Hibata.id – Aula Kantor Wali Kota Gorontalo, Sabtu pagi itu (21 Juni 2025), berubah menjadi ruang pengharapan. Bukan sekadar seremoni pelatihan kewirausahaan, tapi awal dari perubahan nasib bagi puluhan warga miskin yang selama ini berada di tepian roda ekonomi (Asnaf).
Sekretaris Daerah Kota Gorontalo, Ismail Madjid, tak ingin pelatihan ini berakhir di tumpukan laporan kegiatan. Baginya, pelatihan kewirausahaan yang diinisiasi BAZNAS Kota Gorontalo itu adalah senjata strategis dalam memutus mata rantai kemiskinan.
Bukan sekadar memberi kail, tapi juga menunjukkan cara mengayuh perahu ekonomi kecil mereka menuju pelabuhan mandiri. “Kami ingin mereka tumbuh, dari yang sebelumnya hanya menerima menjadi pemberi. Dari penerima manfaat menjadi pelaku perubahan,” ujar Ismail, lugas.
Sebanyak 55 peserta dari kalangan masyarakat kurang mampu duduk menyimak materi yang dibagikan—mulai dari strategi usaha mikro, pengelolaan modal, hingga cara menembus pasar lokal. Di antara mereka, ada yang baru mulai menjual gorengan, ada pula yang merintis usaha sabun cuci rumahan. Rinci, kecil, tapi mengandung harapan besar.
Ismail menekankan pentingnya pendokumentasian dan evaluasi berkala. Ia tak ingin program ini hanya jadi ritual tahunan tanpa arah. “Tahun ini ratusan orang ikut, tahun depan kita ukur berapa yang berhasil berkembang. Data adalah dasar kita melangkah,” katanya.

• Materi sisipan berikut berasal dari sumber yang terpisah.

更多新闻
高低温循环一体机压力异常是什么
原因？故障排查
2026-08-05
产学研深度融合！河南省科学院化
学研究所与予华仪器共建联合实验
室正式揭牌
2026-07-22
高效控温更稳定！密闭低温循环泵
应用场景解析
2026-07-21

Program ekonomi produktif ini, sambung Ismail, merupakan cerminan misi pemerintah daerah: menurunkan angka kemiskinan bukan dengan memberi bantuan terus-menerus, tetapi menciptakan masyarakat yang tangguh secara ekonomi.
“Kita tidak ingin meninggalkan generasi yang lemah. Kita dorong mereka untuk bangkit, agar mereka tak selamanya bergantung,” ujarnya.
Lebih dari pelatihan, yang dikejar adalah pergeseran paradigma. Bahwa kemiskinan bukan akhir cerita, dan upaya mandiri bisa dimulai dari mana saja—asal ada dukungan, ilmu, dan kesempatan.